#### Brano di lettura:
--------------------------------

L’emozione che si prova di fronte alla morte è molto violenta. I parenti soffrono e piangono per la persona che li ha lasciati o che li sta per lasciare. Davanti a questa sofferenza io da medico provo una forte sensazione di impotenza.
Spesso le persone vedono i medici come onnipotenti e ci chiedono di “salvare” i loro cari in ogni modo e da ogni male. Siamo noi a sentirci e ad essere consapevoli di essere impotenti, e la responsabilità che percepiamo e che ci viene data è per noi fonte di grande stress. In alcuni casi piangiamo a seguito di un servizio, ma mai davanti ai parenti. Per questo motivo nel corso degli anni è stato inserito un sostegno psicologico per i medici e gli infermieri che ne fanno richiesta, ma non è raggiungibile a tutte le ore e spesso prima di avere un colloquio siamo costretti ad attendere settimane.
Come ha acquisito le competenze comunicative per affrontare il lutto con i parenti?

--------------------------------

#### Voci fornite:

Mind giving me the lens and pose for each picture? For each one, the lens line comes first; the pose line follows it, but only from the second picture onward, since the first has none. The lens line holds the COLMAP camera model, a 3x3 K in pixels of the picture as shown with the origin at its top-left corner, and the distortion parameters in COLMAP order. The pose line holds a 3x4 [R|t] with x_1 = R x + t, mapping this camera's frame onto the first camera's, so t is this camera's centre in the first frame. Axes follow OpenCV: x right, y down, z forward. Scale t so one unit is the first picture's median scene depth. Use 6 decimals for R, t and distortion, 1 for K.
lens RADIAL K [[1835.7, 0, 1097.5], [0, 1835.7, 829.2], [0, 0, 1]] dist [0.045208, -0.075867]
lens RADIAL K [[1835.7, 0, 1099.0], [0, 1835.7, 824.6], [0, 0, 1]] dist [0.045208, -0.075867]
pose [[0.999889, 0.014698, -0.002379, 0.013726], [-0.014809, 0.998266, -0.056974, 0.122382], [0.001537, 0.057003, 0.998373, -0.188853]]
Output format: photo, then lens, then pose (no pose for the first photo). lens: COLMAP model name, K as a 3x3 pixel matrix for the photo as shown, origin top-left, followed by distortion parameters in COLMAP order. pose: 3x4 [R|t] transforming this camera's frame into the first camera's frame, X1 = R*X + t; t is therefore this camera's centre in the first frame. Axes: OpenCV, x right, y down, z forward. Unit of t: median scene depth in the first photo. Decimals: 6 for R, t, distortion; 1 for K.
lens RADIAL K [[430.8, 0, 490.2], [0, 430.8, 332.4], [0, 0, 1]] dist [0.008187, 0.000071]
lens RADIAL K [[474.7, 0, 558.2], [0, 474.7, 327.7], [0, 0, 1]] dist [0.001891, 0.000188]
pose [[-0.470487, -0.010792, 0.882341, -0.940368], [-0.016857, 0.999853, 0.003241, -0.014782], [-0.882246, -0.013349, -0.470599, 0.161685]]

--------------------------------

#### Il tuo compito:
Ricopia fedelmente la parte del brano di lettura che comincia con le parole "L’emozione che si" e prosegue fino alle parole "sensazione di impotenza.", comprese.

#### Risposta al compito:
L’emozione che si prova di fronte alla morte è molto violenta. I parenti soffrono e piangono per la persona che li ha lasciati o che li sta per lasciare. Davanti a questa sofferenza io da medico provo una forte sensazione di impotenza.